Fast forward to 1967, where Israel wins control over the Golan Heights from Syria as a result of the Six Day War. Ghajar remains no man’s land for two and a half months until the Alawite villagers petition to be a part of Israel, and not Lebanon, as they themselves are Syrian. Hussein explained that a total of 678 individuals made the decision to stay and Ghajar is accepted under Israeli rule.

After the First Lebanon War, when Israel began to withdraw and return south Lebanon land that was captured, north Ghajar was suddenly claimed by Lebanon. Hussein blamed this disparity on the need to keep up the conflict between Israel and Lebanon, primarily Hezbollah.

The inhumane nature of dividing a village into two led to a UN technicality associating northern Ghajar to Lebanon while the entirety of the village would remain under Israeli control.

At first, it was difficult for nearly anyone, including teachers and doctors, to obtain permission to enter the village. After Hezbollah seceded from the area, entrance became more lenient.

Hussein says the Ghajar residents are proud to be Israeli citizens although they identify strongly with their Syrian roots. The country respects them, their beliefs and their freedom. They choose not to serve in the Israeli army. Today, Hussein says proudly, there are more than three to four hundred academics in Ghajar.
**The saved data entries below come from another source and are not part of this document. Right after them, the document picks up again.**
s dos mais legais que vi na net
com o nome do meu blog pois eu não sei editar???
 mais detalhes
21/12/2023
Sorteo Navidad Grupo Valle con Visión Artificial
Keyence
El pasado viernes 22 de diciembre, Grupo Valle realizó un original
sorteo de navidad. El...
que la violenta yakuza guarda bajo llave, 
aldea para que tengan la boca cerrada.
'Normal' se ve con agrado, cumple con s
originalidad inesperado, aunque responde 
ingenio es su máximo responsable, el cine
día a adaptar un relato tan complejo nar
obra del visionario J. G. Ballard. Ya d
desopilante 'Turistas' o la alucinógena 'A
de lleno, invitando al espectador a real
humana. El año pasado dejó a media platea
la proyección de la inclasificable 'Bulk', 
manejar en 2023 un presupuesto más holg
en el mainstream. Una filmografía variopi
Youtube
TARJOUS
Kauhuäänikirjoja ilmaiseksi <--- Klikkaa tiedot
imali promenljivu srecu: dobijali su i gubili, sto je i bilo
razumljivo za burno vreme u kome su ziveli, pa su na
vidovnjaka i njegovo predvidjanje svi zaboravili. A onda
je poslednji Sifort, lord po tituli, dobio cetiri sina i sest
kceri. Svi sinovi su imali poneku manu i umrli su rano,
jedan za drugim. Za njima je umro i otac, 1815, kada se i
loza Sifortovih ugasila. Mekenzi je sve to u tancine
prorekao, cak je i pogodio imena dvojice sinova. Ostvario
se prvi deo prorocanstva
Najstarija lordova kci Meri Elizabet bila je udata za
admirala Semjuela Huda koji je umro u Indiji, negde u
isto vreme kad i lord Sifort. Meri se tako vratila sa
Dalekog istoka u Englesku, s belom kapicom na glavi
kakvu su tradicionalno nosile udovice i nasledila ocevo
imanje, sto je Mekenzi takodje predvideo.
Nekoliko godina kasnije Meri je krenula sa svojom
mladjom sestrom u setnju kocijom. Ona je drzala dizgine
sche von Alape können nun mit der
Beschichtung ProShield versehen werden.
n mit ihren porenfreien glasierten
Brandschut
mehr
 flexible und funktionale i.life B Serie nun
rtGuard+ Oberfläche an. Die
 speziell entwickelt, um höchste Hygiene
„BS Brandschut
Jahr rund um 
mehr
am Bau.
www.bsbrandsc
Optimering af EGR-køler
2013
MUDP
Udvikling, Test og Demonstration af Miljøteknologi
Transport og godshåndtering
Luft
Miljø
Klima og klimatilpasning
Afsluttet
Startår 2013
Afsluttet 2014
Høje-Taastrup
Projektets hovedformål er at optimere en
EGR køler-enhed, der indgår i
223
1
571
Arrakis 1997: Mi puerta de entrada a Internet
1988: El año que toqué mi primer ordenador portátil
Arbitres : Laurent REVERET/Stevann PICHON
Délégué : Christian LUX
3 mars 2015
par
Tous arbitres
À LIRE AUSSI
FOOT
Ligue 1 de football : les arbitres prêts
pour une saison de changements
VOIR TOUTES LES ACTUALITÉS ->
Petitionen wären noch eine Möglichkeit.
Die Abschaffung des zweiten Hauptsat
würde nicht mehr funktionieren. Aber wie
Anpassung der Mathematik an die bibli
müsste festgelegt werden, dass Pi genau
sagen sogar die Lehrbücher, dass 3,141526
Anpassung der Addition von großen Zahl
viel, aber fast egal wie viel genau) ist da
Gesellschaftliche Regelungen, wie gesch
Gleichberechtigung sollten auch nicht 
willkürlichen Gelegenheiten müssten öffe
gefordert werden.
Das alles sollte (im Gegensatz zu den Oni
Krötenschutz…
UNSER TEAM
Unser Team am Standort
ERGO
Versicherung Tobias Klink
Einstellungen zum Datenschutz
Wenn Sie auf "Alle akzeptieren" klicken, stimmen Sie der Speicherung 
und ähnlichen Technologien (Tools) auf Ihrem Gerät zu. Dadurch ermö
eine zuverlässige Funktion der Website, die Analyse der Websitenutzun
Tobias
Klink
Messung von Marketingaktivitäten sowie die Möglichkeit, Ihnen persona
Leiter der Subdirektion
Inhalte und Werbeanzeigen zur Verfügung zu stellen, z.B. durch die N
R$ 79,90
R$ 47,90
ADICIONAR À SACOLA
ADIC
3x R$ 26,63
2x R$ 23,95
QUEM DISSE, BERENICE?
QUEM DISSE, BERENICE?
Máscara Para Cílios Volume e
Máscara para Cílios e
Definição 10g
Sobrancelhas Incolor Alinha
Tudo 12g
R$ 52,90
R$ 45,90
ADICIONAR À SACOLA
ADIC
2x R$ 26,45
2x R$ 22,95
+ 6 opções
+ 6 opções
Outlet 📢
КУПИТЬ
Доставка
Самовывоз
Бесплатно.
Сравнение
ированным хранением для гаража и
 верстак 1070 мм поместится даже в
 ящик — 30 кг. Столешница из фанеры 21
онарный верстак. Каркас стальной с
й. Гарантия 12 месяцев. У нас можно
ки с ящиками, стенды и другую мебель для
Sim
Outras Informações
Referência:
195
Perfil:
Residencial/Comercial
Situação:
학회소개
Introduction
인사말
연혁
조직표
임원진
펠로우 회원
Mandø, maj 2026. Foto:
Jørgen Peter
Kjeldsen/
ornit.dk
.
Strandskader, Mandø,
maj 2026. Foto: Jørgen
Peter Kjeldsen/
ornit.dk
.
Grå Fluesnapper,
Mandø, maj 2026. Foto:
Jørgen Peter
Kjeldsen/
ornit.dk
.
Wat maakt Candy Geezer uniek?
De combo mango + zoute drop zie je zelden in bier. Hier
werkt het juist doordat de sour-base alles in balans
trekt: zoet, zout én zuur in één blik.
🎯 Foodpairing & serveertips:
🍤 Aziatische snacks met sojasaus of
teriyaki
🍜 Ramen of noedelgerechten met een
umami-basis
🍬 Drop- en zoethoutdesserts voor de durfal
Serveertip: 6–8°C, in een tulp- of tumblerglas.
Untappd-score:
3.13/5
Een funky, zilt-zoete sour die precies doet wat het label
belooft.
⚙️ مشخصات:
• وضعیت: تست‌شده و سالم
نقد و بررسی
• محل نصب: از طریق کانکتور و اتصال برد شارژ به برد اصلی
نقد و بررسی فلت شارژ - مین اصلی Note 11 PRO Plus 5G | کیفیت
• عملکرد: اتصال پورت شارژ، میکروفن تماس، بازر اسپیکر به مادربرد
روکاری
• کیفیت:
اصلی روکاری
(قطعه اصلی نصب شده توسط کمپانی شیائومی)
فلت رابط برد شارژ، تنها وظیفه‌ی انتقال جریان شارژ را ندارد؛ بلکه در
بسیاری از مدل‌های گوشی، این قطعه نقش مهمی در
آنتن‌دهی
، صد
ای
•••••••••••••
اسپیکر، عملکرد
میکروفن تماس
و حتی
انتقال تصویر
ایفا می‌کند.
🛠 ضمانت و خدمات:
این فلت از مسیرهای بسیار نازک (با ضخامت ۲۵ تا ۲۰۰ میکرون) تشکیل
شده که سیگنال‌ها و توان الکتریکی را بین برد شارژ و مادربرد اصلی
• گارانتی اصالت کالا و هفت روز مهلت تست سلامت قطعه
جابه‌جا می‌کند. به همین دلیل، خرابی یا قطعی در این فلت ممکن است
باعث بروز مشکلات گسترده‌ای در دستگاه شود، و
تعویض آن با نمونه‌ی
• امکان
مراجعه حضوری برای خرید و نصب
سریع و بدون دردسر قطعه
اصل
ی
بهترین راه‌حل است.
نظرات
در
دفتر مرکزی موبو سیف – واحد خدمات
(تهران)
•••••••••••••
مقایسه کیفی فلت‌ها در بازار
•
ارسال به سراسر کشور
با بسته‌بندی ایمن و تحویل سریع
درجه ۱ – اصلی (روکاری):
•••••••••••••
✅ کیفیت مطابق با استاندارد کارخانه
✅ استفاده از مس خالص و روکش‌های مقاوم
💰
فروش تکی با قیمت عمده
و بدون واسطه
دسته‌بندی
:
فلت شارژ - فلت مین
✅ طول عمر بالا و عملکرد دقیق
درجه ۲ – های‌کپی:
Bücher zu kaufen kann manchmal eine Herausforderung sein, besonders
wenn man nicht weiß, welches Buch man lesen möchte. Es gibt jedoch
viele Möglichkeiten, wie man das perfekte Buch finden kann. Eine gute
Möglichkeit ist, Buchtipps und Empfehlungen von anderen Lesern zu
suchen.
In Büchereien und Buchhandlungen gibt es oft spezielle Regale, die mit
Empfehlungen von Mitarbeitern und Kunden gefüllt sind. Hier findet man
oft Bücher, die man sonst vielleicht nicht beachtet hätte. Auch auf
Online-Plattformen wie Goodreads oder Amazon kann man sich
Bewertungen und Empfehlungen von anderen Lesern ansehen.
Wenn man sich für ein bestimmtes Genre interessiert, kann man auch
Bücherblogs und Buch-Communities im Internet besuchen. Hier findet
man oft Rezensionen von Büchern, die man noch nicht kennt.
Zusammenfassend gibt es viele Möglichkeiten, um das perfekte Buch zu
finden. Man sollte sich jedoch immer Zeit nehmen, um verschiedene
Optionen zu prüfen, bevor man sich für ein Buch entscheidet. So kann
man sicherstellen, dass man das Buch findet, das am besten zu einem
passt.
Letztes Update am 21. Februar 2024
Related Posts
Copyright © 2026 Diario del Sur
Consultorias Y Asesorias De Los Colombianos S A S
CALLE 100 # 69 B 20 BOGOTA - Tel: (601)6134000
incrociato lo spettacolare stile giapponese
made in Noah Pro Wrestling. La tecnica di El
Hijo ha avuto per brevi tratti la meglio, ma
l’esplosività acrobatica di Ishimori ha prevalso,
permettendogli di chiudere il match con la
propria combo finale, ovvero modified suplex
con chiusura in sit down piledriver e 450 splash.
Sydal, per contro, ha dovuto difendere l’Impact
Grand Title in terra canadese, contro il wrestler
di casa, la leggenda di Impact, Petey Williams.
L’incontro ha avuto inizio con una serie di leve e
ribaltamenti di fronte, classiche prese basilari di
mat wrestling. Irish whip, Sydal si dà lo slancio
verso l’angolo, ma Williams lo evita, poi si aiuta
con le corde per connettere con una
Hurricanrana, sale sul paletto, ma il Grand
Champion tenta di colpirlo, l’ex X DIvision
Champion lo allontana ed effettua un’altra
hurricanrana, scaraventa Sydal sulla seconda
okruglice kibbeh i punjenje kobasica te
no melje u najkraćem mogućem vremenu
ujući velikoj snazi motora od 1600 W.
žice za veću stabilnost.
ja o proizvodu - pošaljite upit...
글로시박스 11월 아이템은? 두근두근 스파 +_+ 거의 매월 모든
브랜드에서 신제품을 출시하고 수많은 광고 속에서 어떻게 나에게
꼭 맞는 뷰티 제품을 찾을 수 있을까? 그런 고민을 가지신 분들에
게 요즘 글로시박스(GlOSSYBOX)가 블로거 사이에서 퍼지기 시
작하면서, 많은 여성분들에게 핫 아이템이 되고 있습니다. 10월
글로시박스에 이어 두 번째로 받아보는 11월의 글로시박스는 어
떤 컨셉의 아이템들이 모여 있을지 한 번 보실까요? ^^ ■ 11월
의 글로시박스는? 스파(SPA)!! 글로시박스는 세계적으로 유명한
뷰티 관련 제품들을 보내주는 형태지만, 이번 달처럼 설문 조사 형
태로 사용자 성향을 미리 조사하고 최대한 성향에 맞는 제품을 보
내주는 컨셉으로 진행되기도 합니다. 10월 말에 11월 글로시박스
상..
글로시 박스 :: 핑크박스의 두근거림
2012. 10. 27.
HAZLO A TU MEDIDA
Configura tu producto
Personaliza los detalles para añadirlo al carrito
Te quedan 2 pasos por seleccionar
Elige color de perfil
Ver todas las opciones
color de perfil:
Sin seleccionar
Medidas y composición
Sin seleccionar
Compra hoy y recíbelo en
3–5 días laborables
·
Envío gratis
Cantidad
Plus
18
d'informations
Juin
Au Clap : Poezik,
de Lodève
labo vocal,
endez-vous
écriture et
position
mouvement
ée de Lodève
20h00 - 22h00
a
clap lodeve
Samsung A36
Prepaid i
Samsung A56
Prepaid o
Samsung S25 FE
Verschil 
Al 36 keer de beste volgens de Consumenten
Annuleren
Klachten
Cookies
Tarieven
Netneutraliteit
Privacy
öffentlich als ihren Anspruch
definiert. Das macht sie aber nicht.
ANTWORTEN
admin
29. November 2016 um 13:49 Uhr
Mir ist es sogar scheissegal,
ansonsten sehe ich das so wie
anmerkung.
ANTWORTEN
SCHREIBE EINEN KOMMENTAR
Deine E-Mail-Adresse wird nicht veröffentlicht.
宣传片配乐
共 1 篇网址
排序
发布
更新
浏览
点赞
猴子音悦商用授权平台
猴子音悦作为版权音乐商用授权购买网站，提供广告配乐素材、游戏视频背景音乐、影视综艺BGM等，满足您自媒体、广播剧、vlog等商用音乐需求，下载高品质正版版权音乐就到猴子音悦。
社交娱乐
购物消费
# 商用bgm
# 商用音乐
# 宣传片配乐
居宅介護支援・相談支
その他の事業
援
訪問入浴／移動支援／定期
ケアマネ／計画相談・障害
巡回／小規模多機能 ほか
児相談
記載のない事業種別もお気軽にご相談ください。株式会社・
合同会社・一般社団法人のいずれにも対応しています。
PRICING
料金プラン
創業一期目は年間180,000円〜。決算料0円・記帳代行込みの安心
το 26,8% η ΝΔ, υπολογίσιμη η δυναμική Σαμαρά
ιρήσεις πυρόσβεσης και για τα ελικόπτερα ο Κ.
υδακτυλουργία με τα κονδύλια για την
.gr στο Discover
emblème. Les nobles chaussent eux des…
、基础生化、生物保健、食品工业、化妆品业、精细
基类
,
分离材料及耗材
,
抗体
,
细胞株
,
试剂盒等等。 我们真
So what belongs to Syria, or Lebanon, or Palestine, or Israel today? These are modern terminologies and usages of regions that are still being developed after millennia-long histories where states were not states and empires ruled over way too much land for their own good, and the lines between territories were blurred, changed, rearranged and renamed at the whims of the stronger forces, leaving gaps in current knowledge and power vacuums throughout history.

An example is ISIS, or Daish in Arabic, an acronym for “the Islamic state of Iraq and the Shaam.” While “Shaam” refers to Syria, this is in reference to Bilad al-Shaam, Islamic Syria, the historical massive province of the Levant conquered by Muslims in the seventh century.

Just as Germany has historically been a loose fluid polity of Germanic-speaking peoples that were brought together into one German Empire in 1871, so were the Arab-speaking peoples of the Levant. It would be naive and foolish to disregard two millennia of history when trying to understand the intricacies of the Blue Line dividing Ghajar today.

The writer is an independent blogger on Middle Eastern history and religion. She was born and raised in New York before making aliyah as a lone soldier in 2011.